SPHR member Hussain Khan said that his group has no formal policy on terms of engagement.
"We don’t have a formal policy on engagement, but we have a policy on the terms of the dialogue," he said. "We have something called the anti-normalization policy."
According to Khan, this policy is about acknowledging the horror of what goes on in the occupied territories.
"Because of that, when we do have a dialogue with somebody in an open event, there has to be a kind of acknowledgement," Khan said on SPHR’s policy. "When groups want to deny what’s going on and so then there’s not really a point in having a dialogue. Dialogue by itself is not necessarily a good or a bad thing."
The divisions and debates have created animosity within Hillel groups all over North America. Swathmore Hillel, located 30 miles outside of Philadelphia declared themselves an ‘Open Hillel,’ thereby disassociating themselves with Hillel International’s rules for association with the BDS campaign against Israel.
Hillel BC has been frustrated with the opacity of SPHR and their campaign.
"We’ve given them a list of things they want to boycott in Israel," said Bregman. "I don’t believe the BDS care about one product being boycotted, I think the BDS is about marginalising and demonizing Israel, and by extension Israelis and Jews on campus. This is why we’re in this and why we’re so concerned."
Khan said that the SPHR continues to be open to dialogue and informing students.
"If you go from ‘open dialogue’ to ‘shut down hate’ I feel it’s a bit disingenuous," said Khan. "We do engage in dialogue naturally just by virtue of the events we do to try and get the student population involved and informed."
Although there are views that the SPHR have an anti-dialogue campaign, Khan is keen to stress that the initiatives put forward by the group are largely based on conversing with students.
"A lot of people have this misconception that we are anti-dialogue despite the fact that our initiatives are based on conversing with students," said Khan. "That is not the case, it is just being critical of what that dialogue entails.
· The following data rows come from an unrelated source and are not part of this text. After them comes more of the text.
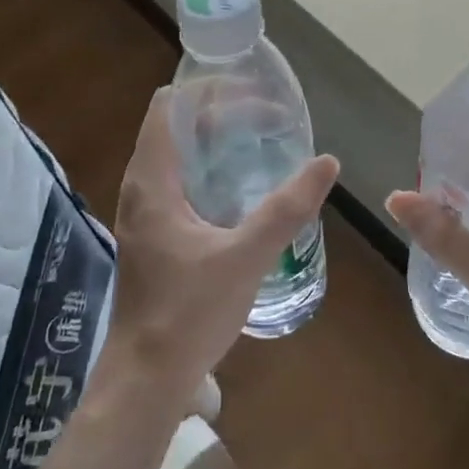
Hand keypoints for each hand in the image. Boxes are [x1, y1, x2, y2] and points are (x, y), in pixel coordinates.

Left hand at [104, 88, 338, 404]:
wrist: (146, 379)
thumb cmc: (188, 313)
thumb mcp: (246, 256)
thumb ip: (287, 208)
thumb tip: (327, 162)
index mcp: (152, 180)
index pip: (169, 104)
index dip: (208, 88)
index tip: (252, 90)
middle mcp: (141, 187)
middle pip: (178, 125)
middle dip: (223, 113)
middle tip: (272, 118)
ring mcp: (145, 212)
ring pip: (179, 155)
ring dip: (217, 142)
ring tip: (263, 142)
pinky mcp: (154, 235)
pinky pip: (181, 182)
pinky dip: (211, 169)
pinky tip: (244, 187)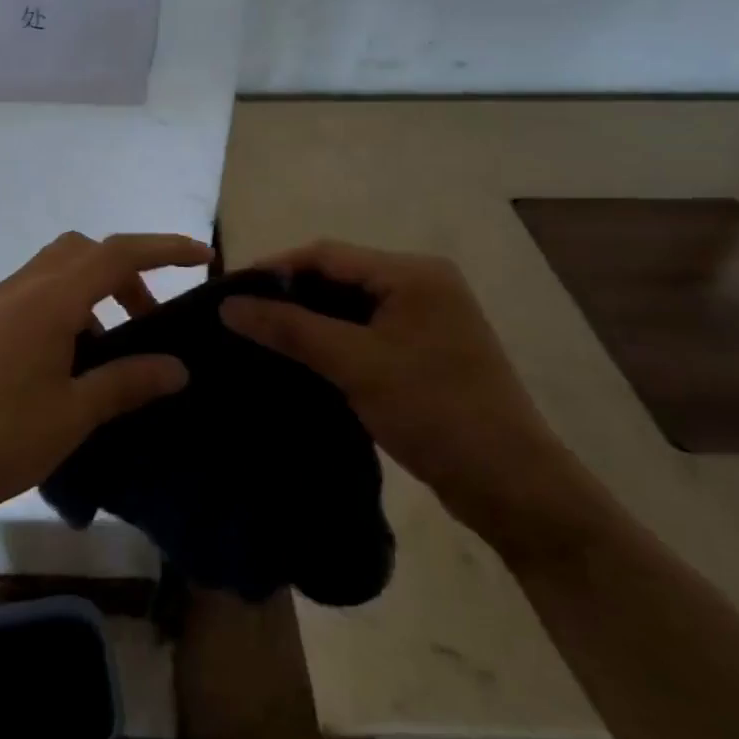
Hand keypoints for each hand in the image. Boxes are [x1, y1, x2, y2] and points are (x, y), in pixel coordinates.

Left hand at [0, 232, 211, 518]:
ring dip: (94, 292)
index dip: (165, 249)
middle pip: (85, 252)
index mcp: (49, 300)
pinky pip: (36, 295)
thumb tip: (177, 368)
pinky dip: (67, 308)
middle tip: (150, 322)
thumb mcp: (73, 415)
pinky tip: (69, 363)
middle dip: (127, 273)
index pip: (118, 253)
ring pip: (57, 271)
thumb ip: (126, 382)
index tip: (204, 258)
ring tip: (112, 350)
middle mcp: (22, 288)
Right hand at [221, 241, 595, 553]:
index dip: (274, 269)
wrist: (510, 484)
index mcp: (413, 273)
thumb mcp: (355, 364)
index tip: (229, 293)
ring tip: (259, 335)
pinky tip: (298, 356)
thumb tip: (228, 306)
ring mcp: (425, 318)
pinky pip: (364, 330)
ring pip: (348, 305)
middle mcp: (421, 284)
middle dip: (288, 293)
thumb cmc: (433, 410)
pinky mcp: (423, 350)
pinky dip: (330, 338)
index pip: (326, 254)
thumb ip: (290, 329)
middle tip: (239, 316)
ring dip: (306, 318)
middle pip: (337, 276)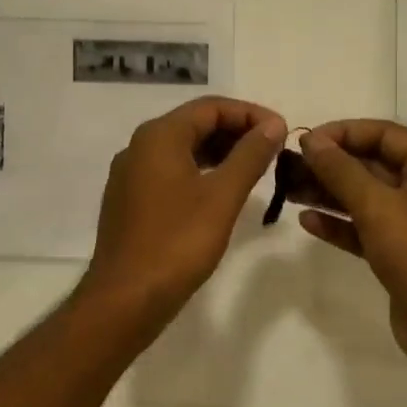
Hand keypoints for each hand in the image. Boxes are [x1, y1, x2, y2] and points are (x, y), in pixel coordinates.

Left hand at [80, 96, 286, 331]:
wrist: (125, 299)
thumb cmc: (177, 243)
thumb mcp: (222, 196)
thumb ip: (250, 155)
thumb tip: (273, 125)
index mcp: (159, 136)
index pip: (210, 107)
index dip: (250, 114)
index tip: (281, 130)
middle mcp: (139, 146)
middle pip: (194, 124)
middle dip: (236, 131)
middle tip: (273, 149)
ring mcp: (130, 174)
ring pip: (182, 148)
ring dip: (220, 152)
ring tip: (256, 168)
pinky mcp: (130, 200)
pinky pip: (170, 171)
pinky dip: (200, 171)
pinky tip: (222, 191)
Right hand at [291, 120, 406, 380]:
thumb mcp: (378, 206)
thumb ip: (341, 170)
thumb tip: (311, 140)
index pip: (383, 134)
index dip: (342, 133)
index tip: (303, 141)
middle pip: (372, 164)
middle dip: (330, 164)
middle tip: (288, 167)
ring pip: (366, 197)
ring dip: (329, 192)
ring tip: (289, 190)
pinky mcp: (403, 254)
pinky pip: (366, 228)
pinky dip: (340, 224)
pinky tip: (308, 222)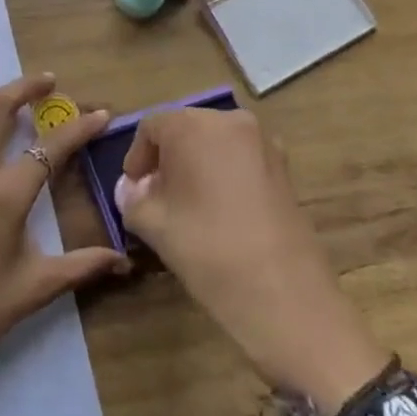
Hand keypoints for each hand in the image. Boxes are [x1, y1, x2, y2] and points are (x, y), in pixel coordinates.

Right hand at [116, 108, 388, 411]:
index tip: (133, 189)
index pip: (152, 127)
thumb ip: (132, 199)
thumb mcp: (153, 225)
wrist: (284, 295)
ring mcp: (264, 143)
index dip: (137, 157)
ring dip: (197, 166)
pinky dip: (224, 175)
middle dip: (167, 159)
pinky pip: (241, 160)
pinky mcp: (284, 168)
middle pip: (186, 129)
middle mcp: (231, 121)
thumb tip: (132, 189)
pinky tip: (220, 213)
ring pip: (216, 144)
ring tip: (188, 206)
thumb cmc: (206, 248)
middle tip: (156, 197)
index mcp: (193, 125)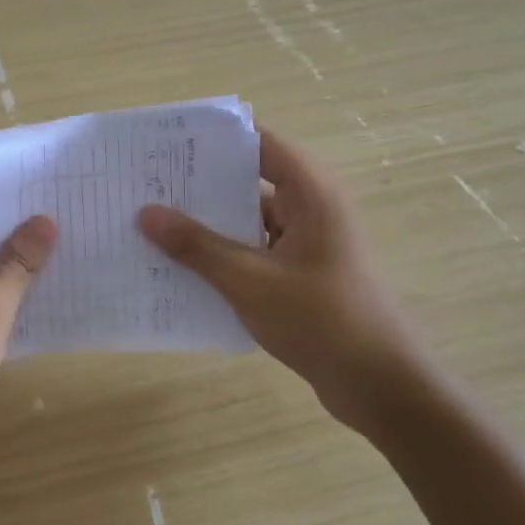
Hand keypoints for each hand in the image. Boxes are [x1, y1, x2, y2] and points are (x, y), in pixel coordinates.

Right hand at [138, 129, 431, 431]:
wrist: (379, 386)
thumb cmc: (320, 320)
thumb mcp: (249, 280)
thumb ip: (197, 246)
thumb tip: (145, 213)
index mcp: (311, 192)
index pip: (259, 142)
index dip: (216, 139)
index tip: (167, 142)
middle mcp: (311, 208)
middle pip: (250, 180)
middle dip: (201, 184)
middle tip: (147, 184)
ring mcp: (308, 242)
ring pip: (249, 219)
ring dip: (209, 224)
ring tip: (154, 224)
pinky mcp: (302, 273)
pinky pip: (255, 250)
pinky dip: (224, 254)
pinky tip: (183, 267)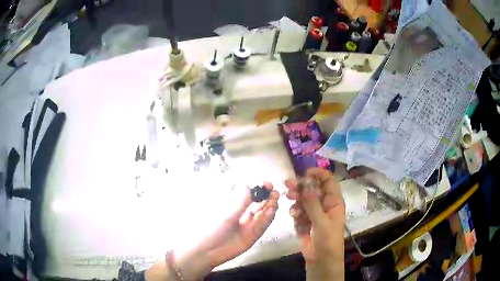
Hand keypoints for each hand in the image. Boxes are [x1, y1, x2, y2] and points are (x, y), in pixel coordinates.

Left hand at [149, 183, 278, 280]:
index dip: (260, 190)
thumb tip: (248, 186)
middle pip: (260, 204)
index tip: (267, 184)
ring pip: (264, 214)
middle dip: (268, 197)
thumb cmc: (214, 230)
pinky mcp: (254, 236)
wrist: (210, 251)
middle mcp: (245, 215)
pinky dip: (268, 218)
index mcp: (236, 208)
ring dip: (270, 206)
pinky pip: (263, 225)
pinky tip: (271, 211)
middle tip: (274, 193)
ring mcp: (250, 226)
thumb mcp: (228, 215)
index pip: (252, 196)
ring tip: (274, 200)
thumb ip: (240, 203)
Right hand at [285, 168, 344, 280]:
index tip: (305, 172)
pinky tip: (293, 216)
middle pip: (312, 189)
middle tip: (288, 184)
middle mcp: (323, 204)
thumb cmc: (328, 241)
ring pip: (303, 199)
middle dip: (301, 186)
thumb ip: (312, 203)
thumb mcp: (322, 222)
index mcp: (333, 202)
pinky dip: (295, 211)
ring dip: (296, 198)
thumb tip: (306, 183)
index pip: (328, 181)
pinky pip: (298, 211)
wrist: (320, 260)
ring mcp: (313, 213)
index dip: (318, 174)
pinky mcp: (304, 221)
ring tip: (289, 199)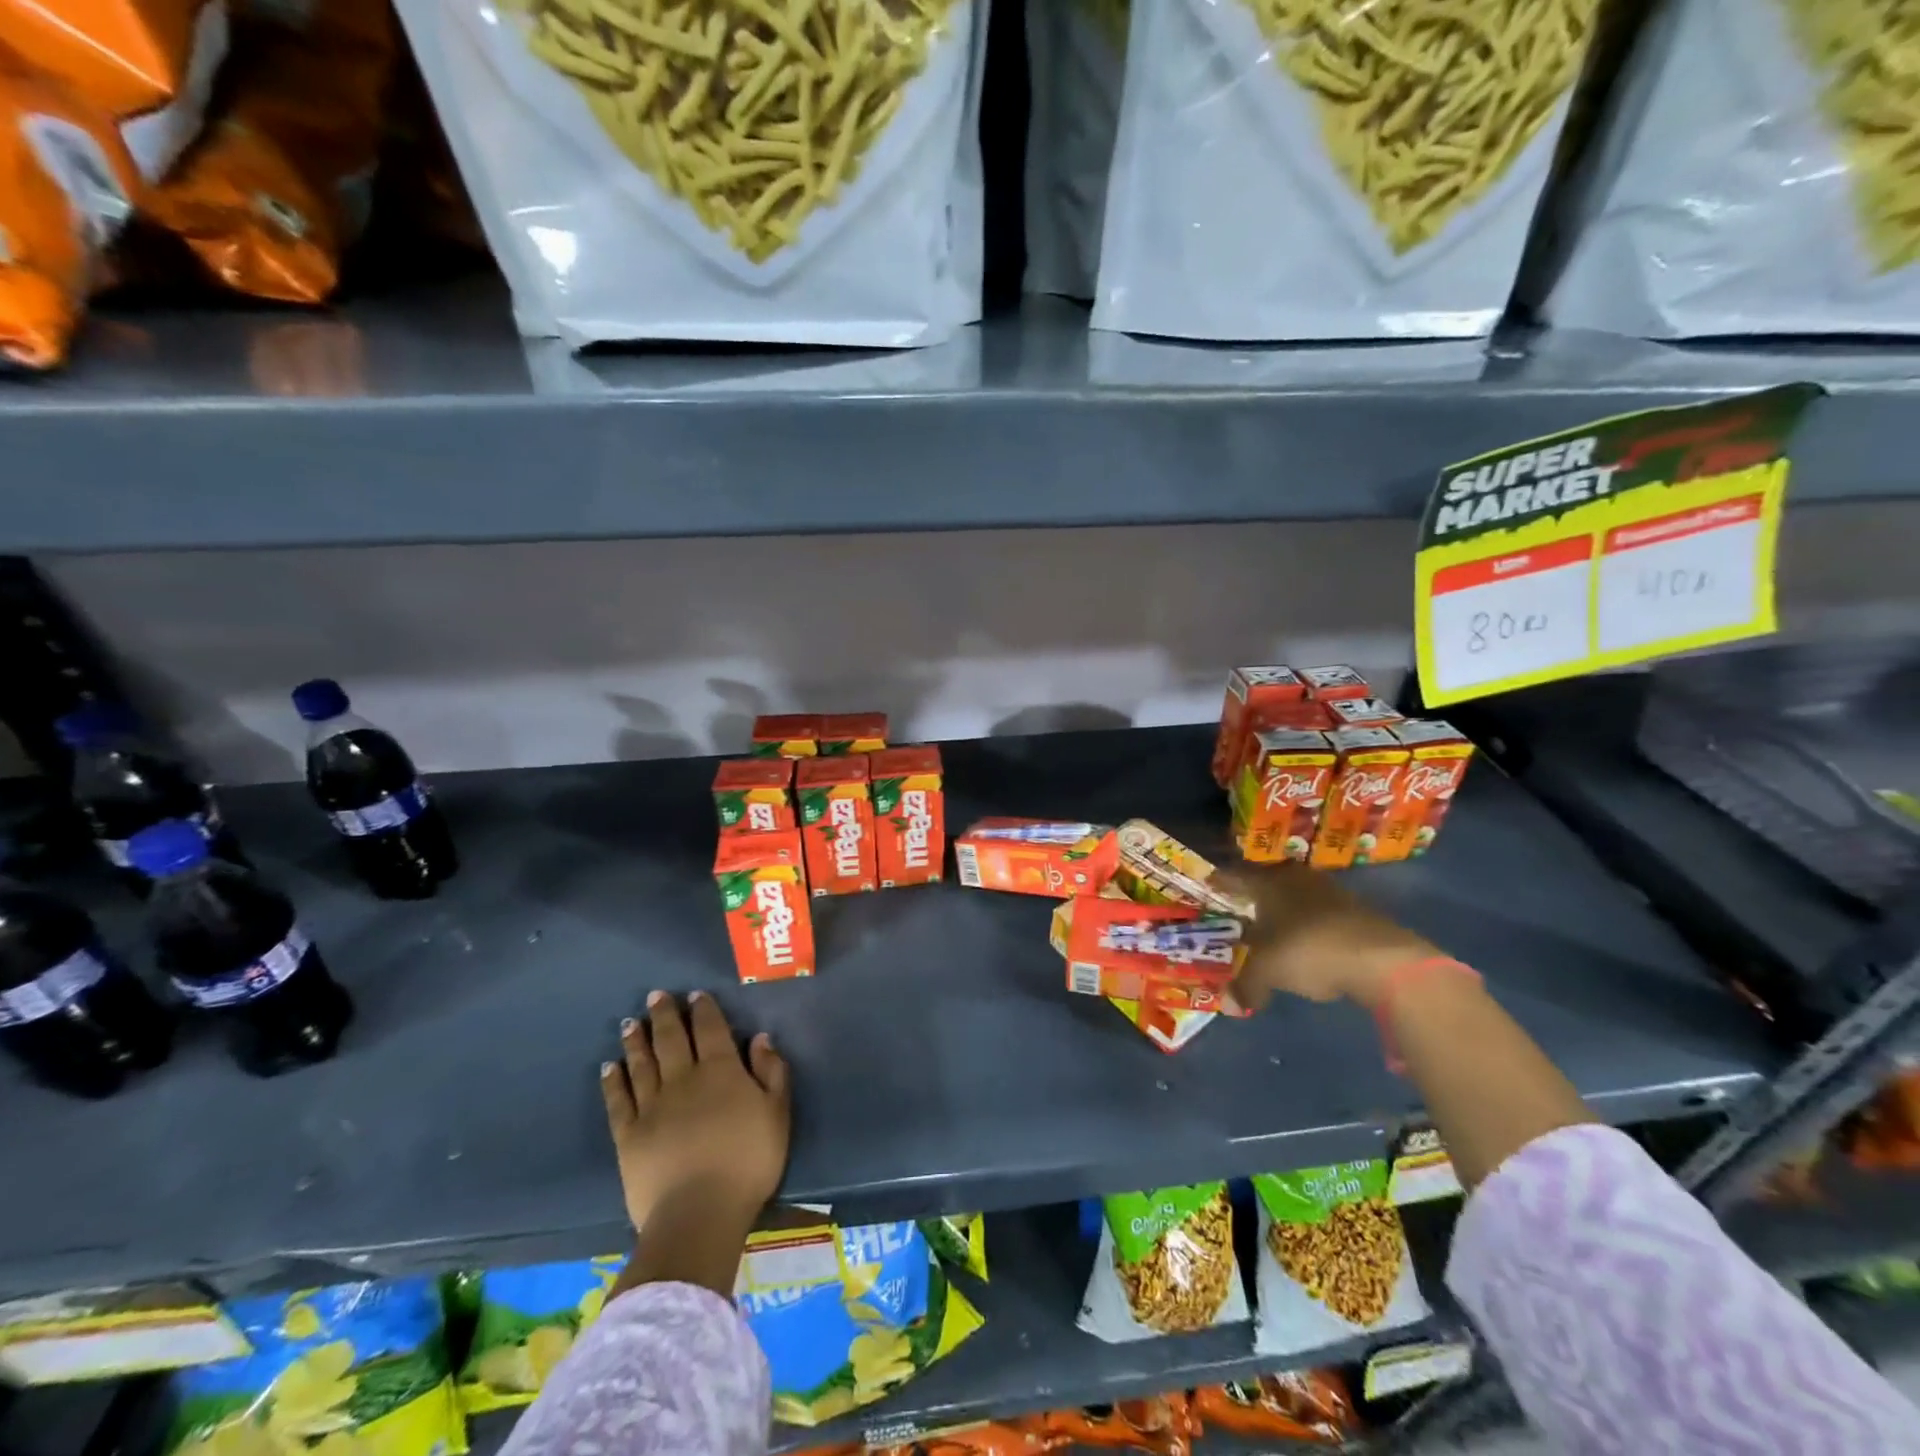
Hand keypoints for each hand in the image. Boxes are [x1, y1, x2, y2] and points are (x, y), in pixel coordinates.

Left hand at [600, 990, 790, 1232]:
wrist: (699, 1213)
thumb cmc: (748, 1161)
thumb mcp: (778, 1113)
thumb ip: (772, 1072)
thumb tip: (760, 1038)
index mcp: (721, 1070)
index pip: (710, 1029)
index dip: (703, 1009)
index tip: (694, 995)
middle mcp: (683, 1078)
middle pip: (671, 1038)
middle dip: (664, 1014)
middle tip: (655, 996)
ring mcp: (652, 1106)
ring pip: (642, 1063)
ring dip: (636, 1040)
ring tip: (629, 1023)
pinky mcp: (629, 1135)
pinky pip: (619, 1100)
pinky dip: (613, 1081)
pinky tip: (609, 1067)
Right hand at [1220, 863, 1439, 1013]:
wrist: (1383, 959)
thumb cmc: (1309, 951)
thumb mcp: (1268, 971)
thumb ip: (1247, 984)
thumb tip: (1230, 1004)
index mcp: (1268, 883)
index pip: (1236, 877)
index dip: (1220, 883)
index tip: (1208, 885)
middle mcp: (1296, 878)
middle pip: (1267, 881)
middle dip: (1253, 895)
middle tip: (1238, 907)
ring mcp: (1330, 892)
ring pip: (1296, 896)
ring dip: (1284, 909)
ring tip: (1270, 926)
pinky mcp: (1356, 911)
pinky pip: (1320, 913)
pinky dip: (1308, 924)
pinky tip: (1306, 942)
Dialogue alone is not enough, it should be supplemented with actual peaceful ways to bring about a more just world."
However, every leader of the three major Canadian political parties has stated on their opposition to BDS in Canada.
"They are not making it a political issue," said Bregman. "There are plenty that these individuals do not agree on, and it’s interesting that each leader has made statements on how opposed they are, because of what it brings to a campus."
So although Hillel are forefront at UBC’s Open Engagement policies, they are also of the belief that there is little worth in trying to engage in communication with SPHR and similar groups. They have expressed concerns that the referendum is worded in ways which make the potential outcomes unclear, linking the statement to a blank cheque.
"Dialogue is tough, it’s really tough, because you really have to be able to listen to what the other person is saying, even if it goes against what you’ve been taught or what you believe," said Bregman on Hillel’s policies. "That’s the challenge, but also the beauty in that we get to hear someone else’s narrative."
CORRECTION: A version of this article that appeared in print misrepresented Hillel BC's views on dialogue with BDS supporters. While Hillel BC has found attempts to engage with the pro-BDS side frustrating, they are still open to it. The Ubyssey regrets this error.